A caçada ocorreu em enormes instalações enterradas em grandes profundidades, onde
milhares de olhos artificiais aguardavam o momento certo de revelar os segredos
dos neutrinos. Em 1998, Takaaki Kajita apresentou a descoberta de que os
neutrinos parecem sofrer metamorfose: eles mudam de identidade no caminho até o
detector Super-Kamiokande, no Japão. Os neutrinos capturados lá são criados em
reações entre raios cósmicos e a atmosfera da Terra. Enquanto isso, no
outro lado do planeta, cientistas do Sudbury Neutrino Observatory (SNO), no
Canadá, estavam estudando neutrinos vindos do Sol. Em 2001, o grupo de pesquisa
liderado por Arthur B. McDonald também provou que esses neutrinos mudam de
identidade.
Juntos, os dois experimentos descobriram um novo fenômeno: as oscilações dos neutrinos. Uma conclusão dos experimentos é que o neutrino, por muito tempo considerado sem massa, na verdade, tem que possuir massa. Isto é de uma extraordinária importância para a física de partículas e para o nosso entendimento do universo.
![]() |
Interior do Super-Kamiokande. [Imagem: Universidade de Tóquio] |
Nós vivemos em um
mundo de neutrinos. Trilhões de neutrinos atravessam seu corpo a cada segundo.

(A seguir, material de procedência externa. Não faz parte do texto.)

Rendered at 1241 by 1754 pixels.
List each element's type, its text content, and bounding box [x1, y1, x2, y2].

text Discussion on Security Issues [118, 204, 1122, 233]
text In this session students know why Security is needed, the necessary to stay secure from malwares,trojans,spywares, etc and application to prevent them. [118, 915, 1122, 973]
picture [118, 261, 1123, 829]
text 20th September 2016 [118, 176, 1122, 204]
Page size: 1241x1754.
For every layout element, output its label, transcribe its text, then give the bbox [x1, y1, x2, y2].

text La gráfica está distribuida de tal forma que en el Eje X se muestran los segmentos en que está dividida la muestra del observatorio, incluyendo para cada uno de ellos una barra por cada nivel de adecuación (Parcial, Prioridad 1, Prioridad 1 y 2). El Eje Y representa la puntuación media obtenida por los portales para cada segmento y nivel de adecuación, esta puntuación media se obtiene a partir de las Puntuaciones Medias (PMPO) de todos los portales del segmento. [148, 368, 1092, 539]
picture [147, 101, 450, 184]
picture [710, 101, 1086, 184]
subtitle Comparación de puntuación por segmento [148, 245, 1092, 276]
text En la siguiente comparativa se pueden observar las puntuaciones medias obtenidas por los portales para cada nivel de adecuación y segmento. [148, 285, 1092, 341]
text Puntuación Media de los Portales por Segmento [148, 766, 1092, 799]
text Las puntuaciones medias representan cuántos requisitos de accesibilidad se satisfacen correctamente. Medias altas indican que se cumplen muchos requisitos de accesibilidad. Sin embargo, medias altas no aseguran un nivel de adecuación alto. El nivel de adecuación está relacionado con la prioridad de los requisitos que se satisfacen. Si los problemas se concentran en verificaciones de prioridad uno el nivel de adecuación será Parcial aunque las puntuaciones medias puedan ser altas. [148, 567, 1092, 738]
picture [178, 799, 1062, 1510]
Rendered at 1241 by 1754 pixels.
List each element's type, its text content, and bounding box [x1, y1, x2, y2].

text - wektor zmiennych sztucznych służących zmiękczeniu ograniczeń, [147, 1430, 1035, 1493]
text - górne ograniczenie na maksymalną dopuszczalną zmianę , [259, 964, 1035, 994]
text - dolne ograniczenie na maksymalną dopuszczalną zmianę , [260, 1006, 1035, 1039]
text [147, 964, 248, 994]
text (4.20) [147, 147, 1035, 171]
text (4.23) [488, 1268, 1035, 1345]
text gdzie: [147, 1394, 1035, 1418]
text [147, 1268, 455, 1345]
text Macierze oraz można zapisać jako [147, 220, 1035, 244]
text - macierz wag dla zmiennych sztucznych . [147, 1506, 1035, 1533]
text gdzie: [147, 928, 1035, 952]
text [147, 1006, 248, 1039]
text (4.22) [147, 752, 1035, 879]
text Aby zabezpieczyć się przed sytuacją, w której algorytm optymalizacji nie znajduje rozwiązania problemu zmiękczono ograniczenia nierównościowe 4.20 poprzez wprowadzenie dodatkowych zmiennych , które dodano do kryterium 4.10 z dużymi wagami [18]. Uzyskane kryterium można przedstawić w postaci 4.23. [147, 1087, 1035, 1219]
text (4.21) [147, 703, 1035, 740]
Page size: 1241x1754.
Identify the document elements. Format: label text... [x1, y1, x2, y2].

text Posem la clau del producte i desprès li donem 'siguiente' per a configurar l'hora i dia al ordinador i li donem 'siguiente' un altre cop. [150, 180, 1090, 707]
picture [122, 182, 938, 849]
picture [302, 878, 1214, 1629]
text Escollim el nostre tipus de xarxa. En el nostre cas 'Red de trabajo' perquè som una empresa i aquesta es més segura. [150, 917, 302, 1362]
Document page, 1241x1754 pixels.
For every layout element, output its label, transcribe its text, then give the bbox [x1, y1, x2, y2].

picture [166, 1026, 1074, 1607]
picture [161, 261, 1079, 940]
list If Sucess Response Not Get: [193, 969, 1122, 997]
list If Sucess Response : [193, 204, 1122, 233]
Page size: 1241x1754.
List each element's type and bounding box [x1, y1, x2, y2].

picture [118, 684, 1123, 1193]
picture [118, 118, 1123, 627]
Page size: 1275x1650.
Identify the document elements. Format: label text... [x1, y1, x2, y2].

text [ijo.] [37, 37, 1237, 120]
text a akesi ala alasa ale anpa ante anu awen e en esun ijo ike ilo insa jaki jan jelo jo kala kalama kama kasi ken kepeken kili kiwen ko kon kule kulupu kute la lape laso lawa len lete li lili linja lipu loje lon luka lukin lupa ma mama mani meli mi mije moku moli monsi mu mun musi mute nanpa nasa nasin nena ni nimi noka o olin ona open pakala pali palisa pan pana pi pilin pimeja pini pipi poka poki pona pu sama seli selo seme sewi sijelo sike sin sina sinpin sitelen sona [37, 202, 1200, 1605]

Você não pode vê-los nem senti-los. Os neutrinos viajam através do espaço quase
à velocidade da luz e quase não interagem com a matéria. De onde eles vêm?
Muitos foram
criados já no início do universo. Outros tantos são constantemente criados em
vários processos no espaço e na Terra — de explosões de supernovas a reações
nucleares em usinas e decaimentos radioativos que ocorrem naturalmente. Mesmo
dentro de nossos corpos, uma média de 5000 neutrinos por segundo é liberada
quando um isótopo de potássio decai. A maioria dos neutrinos que atinge a Terra
se origina em reações nucleares no interior do Sol. Depois das partículas de
luz (os fótons), os neutrinos são as partículas mais numerosas do universo.
A existência dos
neutrinos, proposta pelo austríaco Wolfgang Pauli (Prêmio Nobel em 1945), foi,
sobretudo, uma tentativa desesperada para explicar a conservação de energia no
decaimento beta, um tipo de
decaimento radioativo no núcleo atômico. Em dezembro de 1930, Pauli escreveu
uma carta para seus colegas físicos, sugerindo que parte da energia era
carregada por uma partícula eletricamente neutra, fracamente interagente e
muito leve. Ele quase não acreditava na existência dessa partícula.
Supostamente ele disse: "Eu fiz uma coisa terrível: postulei uma partícula
que não pode ser detectada".
Essa partícula
extra proposta por Pauli, que parecia um simples artifício, foi inicialmente
encarada com ceticismo pela comunidade científica. Porém, o italiano Enrico
Fermi (Prêmio Nobel em 1938) a levou a sério. E, em 1932, atribuiu-lhe o nome
de neutrino, que significa "pequeno nêutron" em italiano. O
brasileiro Mário Schenberg (1914-1990), que trabalhou com Fermi, foi um dos
primeiros a utilizar operacionalmente tal ideia, por meio da qual fechou o
balanço energético da explosão das supernovas.
Ainda levaria mais
de 20 anos para que o neutrino fosse realmente descoberto. A oportunidade veio
na década de 1950, quando os neutrinos começam a jorrar em grande quantidade
nas usinas nucleares que estavam entrando em operação. Em junho de 1956, dois
físicos estadunidenses, Frederick Reines (Prêmio Nobel em 1995) e Clyde Cowan
enviaram um telegrama para Wolfgang Pauli, mencionando que os neutrinos haviam
deixado traços nos seus detectores.
O Nobel de Física
deste ano premia uma descoberta que resolveu um enigma de longa data sobre os
neutrinos. Desde a década de 1960, cientistas tinham determinado, teoricamente,
o número de neutrinos que foram criados nas reações nucleares que fazem o Sol
brilhar, mas, ao realizarem medidas na Terra, verificou-se que cerca de 2/3 da
quantidade calculada estava faltando. Para onde foram os neutrinos?